Programm Autonomietag
Der Tag der Autonomie am 5. September 2019 ist besonders, da Südtirol 2019 dreier bedeutsamer Ereignisse gedenkt:
- 100 Jahre Vertrag von Saint-Germain. 10.09.1919, Friedensvertrag zwischen Entente und Republik Österreich, Abtretung des südlichen Tirols und Besiegelung der Teilung Tirols auf Grundlage des Londoner Geheimvertrags von 1915. Bedingungslose Abtretung ohne verbürgten Schutz der deutschsprachigen und ladinischen Minderheit.
- 80 Jahre Option. 22.06.1939, Abschluss des Umsiedlungsabkommens zwischen dem Deutschen Reich und Italien. Rechtsgrundlage für die Option, deren Frist bis 31. Dezember 1939 ging. Die Südtiroler/innen müssen sich zwischen der „Heimat“ – und damit dem Verbleib in einem faschistischen Italien, das das „Dableiben“ als Einverständnis zu einer Italienisierung auffasst – und dem „Volkstum“ entscheiden – d.h., dem Eintritt ins totalitäre Nazi-Deutschland sowie einer völlig ungewissen Zukunft in der Fremde, oft in Frontnähe. 86 Prozent der Südtiroler/innen entscheiden sich aufgrund der gemachten Erfahrungen und der Versprechungen Hitler-Deutschlands fürs Gehen. 75.000 Südtiroler wandern dann bis 1943 auch tatsächlich ins Deutsche Reich aus. Die Option verursacht eine tiefgehende Spaltung der Südtiroler Gesellschaft, die nur mühsam überwunden werden kann, nicht zuletzt dank des ökonomischen Aufschwungs der Nachkriegszeit
- 50 Jahre Paket. 22.11.1969, Annahme des „Pakets“ durch die Landesversammlung der Südtiroler Volkspartei. Das Paket beinhaltet 137 Maßnahmen zum Schutze der Südtiroler Bevölkerung, deren effektive Realisierung mittels eines eigens vereinbarten Operationskalenders gesichert werden soll. Das Paket ist der Startschuss zum Zweiten Autonomiestatut vom 20.01.1972. Die vollständige Umsetzung der genannten Maßnahmen erfolgte aber erst 1992, woraufhin Österreich die sogenannte Streitbeilegungserklärung abgegeben hat.
Diese drei Meilensteine der Südtirolgeschichte bilden 2019 den besonderen Rahmen für den Tag der Autonomie. Was vor 100 Jahren mit Leid und Unrecht begann, ist heute ein Beispiel des Zusammenlebens und ein Auftrag, Politik mit Verantwortung für die Zukunft zu machen!
Der Tag der Autonomie 2019 spannt in diesem Sinne einen Bogen von der Vergangenheit in die Zukunft.
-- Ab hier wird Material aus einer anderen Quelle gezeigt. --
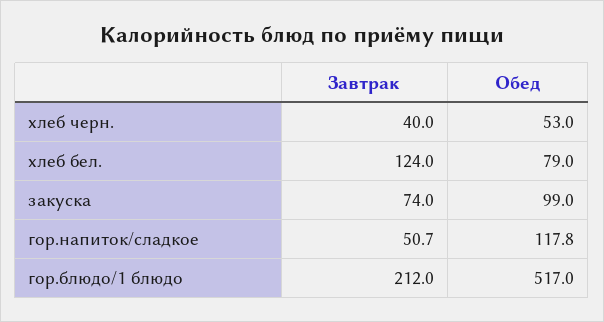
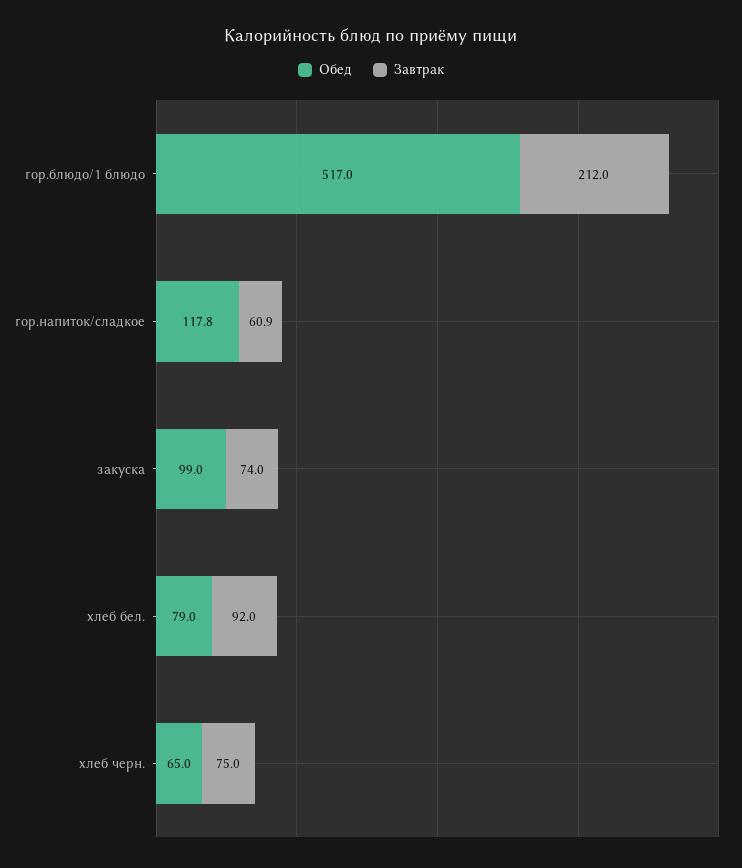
  {
    "Завтрак": {
-     "хлеб черн.": 40,
+     "хлеб черн.": 75,
-     "хлеб бел.": 124,
+     "хлеб бел.": 92,
      "закуска": 74,
-     "гор.напиток/сладкое": 50.7,
+     "гор.напиток/сладкое": 60.9,
      "гор.блюдо/1 блюдо": 212
    },
    "Обед": {
-     "хлеб черн.": 53,
+     "хлеб черн.": 65,
      "хлеб бел.": 79,
      "закуска": 99,
      "гор.напиток/сладкое": 117.8,
      "гор.блюдо/1 блюдо": 517
    }
  }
Um Jugendlichen von der Autonomie-Geschichte zu berichten und einen Blick auf die zukünftige Entwicklung Südtirols zu werfen, besuchen die einzelnen Landesräte der Landesregierung am Vormittag des 5. September, am 1. Schultag des neuen Jahres, 9 verschiedene Oberschulen im ganzen Land. Die SchülerInnen sollen als junge, heranwachsende Generation ins Gedenken und Erinnern mit einbezogen werden – in ein Erinnern, das sich als Voraussetzung für die verantwortungsvolle Gestaltung der Zukunft versteht und jedweder Geschichtsvergessenheit vorbeugen soll.
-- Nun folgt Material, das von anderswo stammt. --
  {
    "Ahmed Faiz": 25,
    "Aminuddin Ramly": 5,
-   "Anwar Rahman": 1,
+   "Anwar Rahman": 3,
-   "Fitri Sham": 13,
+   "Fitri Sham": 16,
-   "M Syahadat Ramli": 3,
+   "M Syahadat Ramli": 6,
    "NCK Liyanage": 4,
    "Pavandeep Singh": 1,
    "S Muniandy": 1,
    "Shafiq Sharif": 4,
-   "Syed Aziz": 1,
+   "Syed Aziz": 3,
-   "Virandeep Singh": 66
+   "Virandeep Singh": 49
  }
Am Nachmittag findet im Innenhof des Landhaus 1 die Gedenkveranstaltung Zukunft-Erinnerung" statt. Nach einem literarischen Einstieg durch die Gadertaler Lyrikerin Roberta Dapunt, gefolgt von Ansprachen der drei Landeshauptleute der Europaregion Günther Platter (Tirol), Maurizio Fugatti (Trentino) und Arno Kompatscher (Südtirol), diskutieren die Historiker Hans Heiss, Carlo Romeo und Martha Stocker über die Meilensteine der Südtiroler Geschichte. Im Anschluss daran wird das Buch des langjährigen Generaldirektors der Landesverwaltung Adolf Auckenthaler "Entstehung und Entwicklung der Südtirol-Autonomie" vorgestellt. Ein Kurzfilm mit den Zeitzeugen Bruno Bertoldi und Robert Kaserer sowie der Enkelin Judith E. Innerhofer schließt die Veranstaltung ab.